┌─ Task material

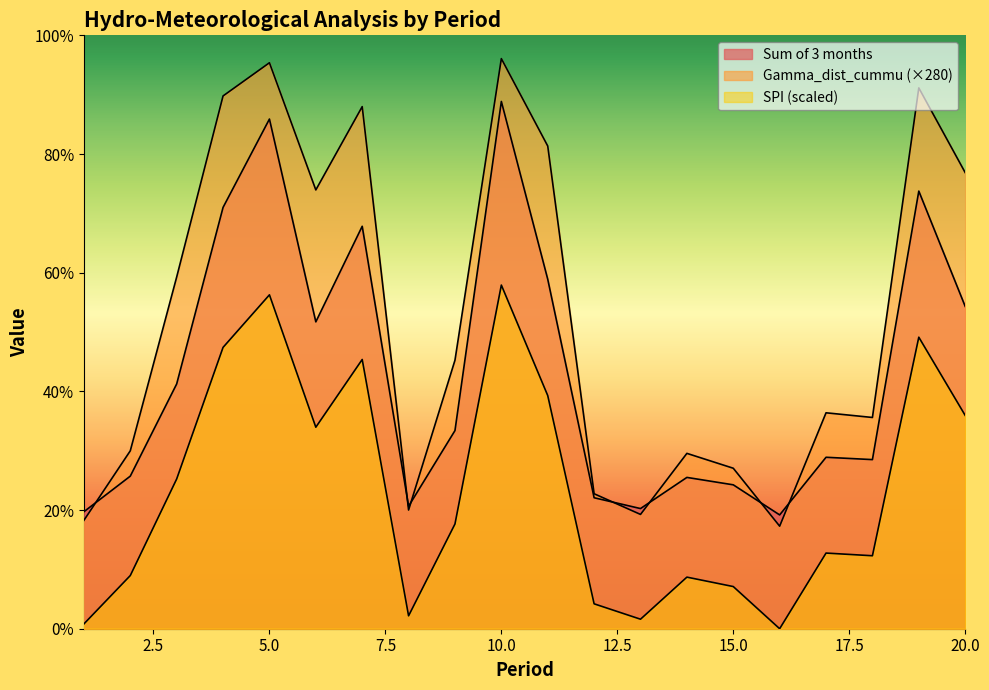

In Sum of 3 months, how many points are lower than both neighbors (excluding endpoints)?

5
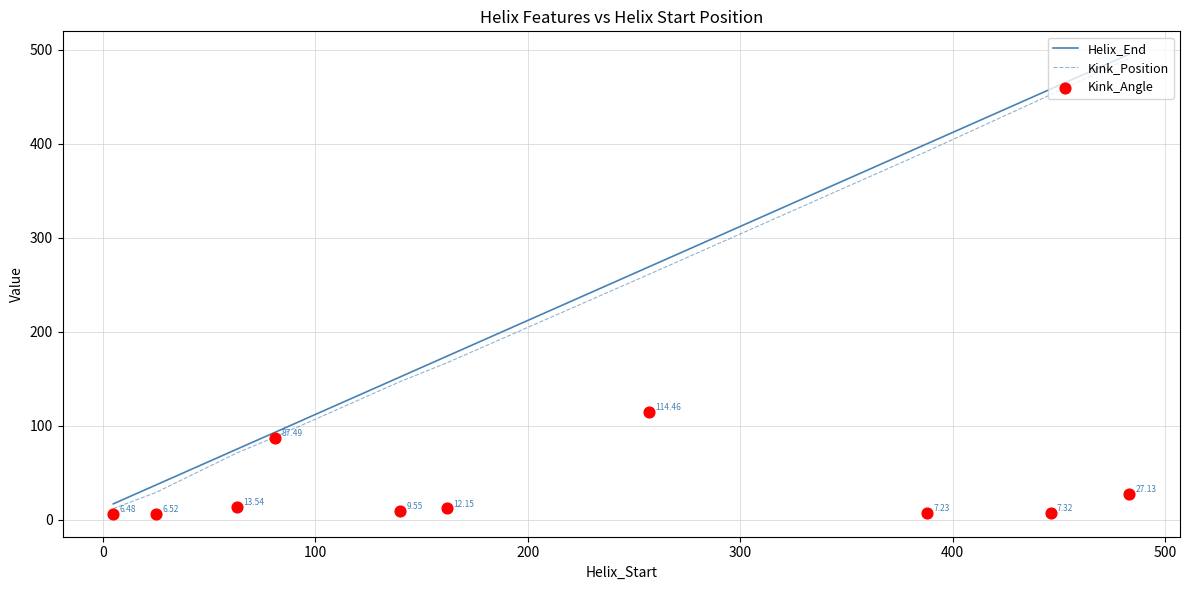

What are all the series names shown in the legend?

Helix_End, Kink_Position, Kink_Angle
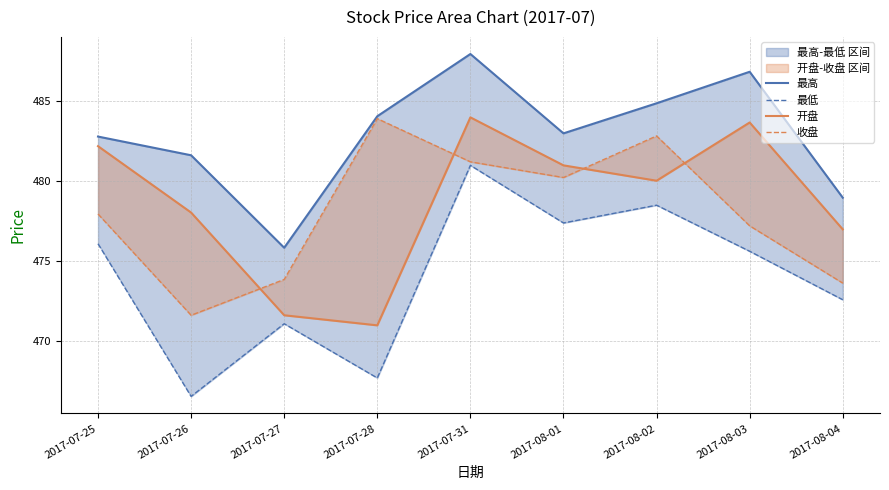

What is the sum of all 最高 values?

4346.0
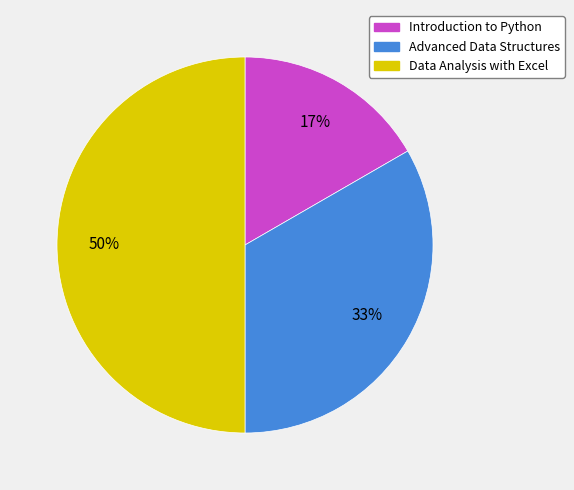

Does Introduction to Python represent more than half of the total?

No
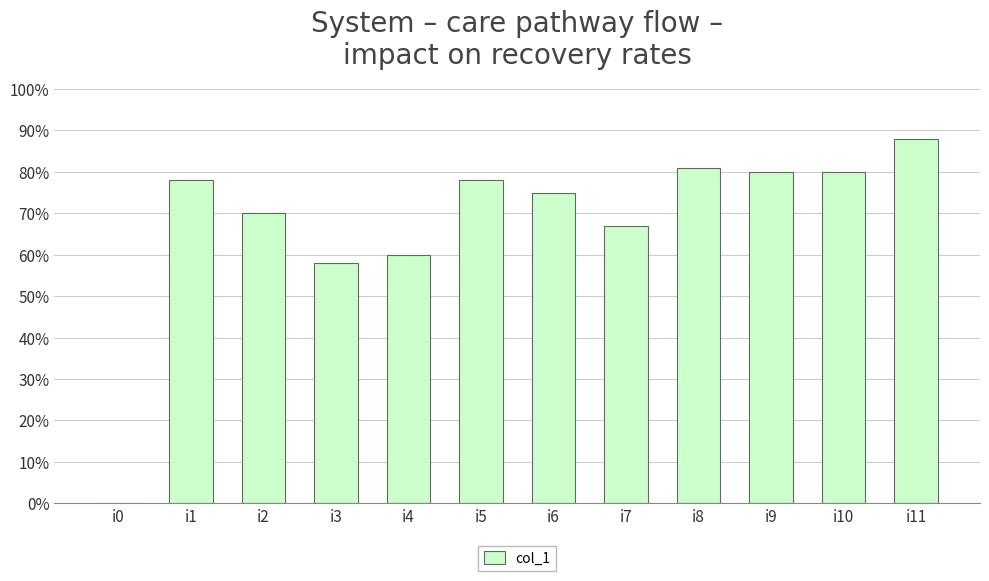

The chart shows a value of 80 at i10. True or false?

True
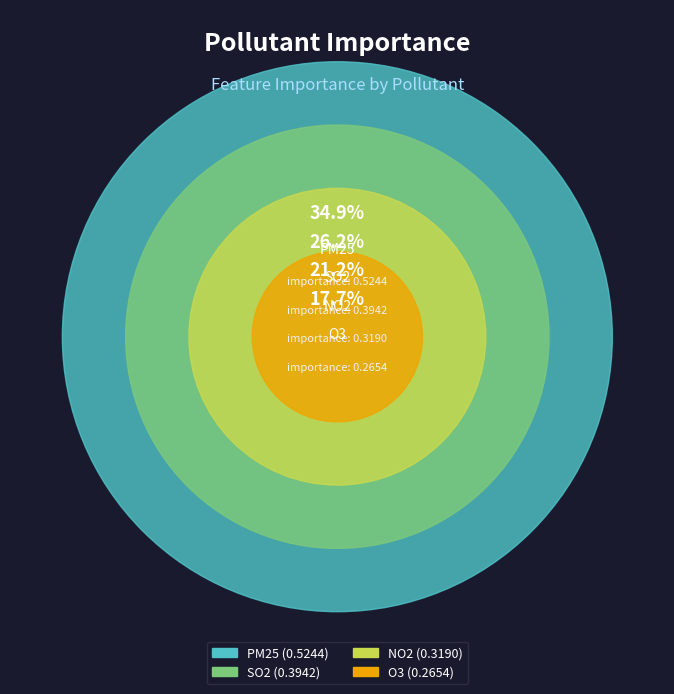

Is there a majority slice in this chart?

No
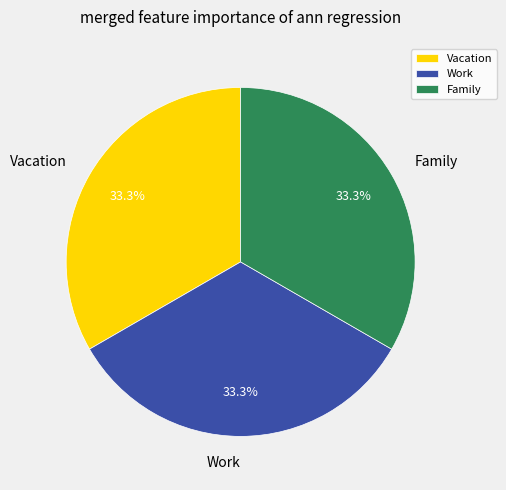

What is the ratio of the value at Family to the value at Vacation?

1.0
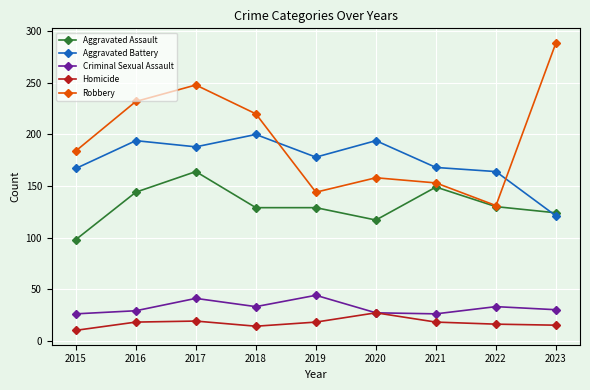

Does the chart have visible grid lines?

Yes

└─

**Work task**
Can you write out every record above word for word, leaving out the pictures?

**Written reply**
In Sum of 3 months, how many points are lower than both neighbors (excluding endpoints)?

5

What are all the series names shown in the legend?

Helix_End, Kink_Position, Kink_Angle

What is the sum of all 最高 values?

4346.0

Does Introduction to Python represent more than half of the total?

No

The chart shows a value of 80 at i10. True or false?

True

Is there a majority slice in this chart?

No

What is the ratio of the value at Family to the value at Vacation?

1.0

Does the chart have visible grid lines?

Yes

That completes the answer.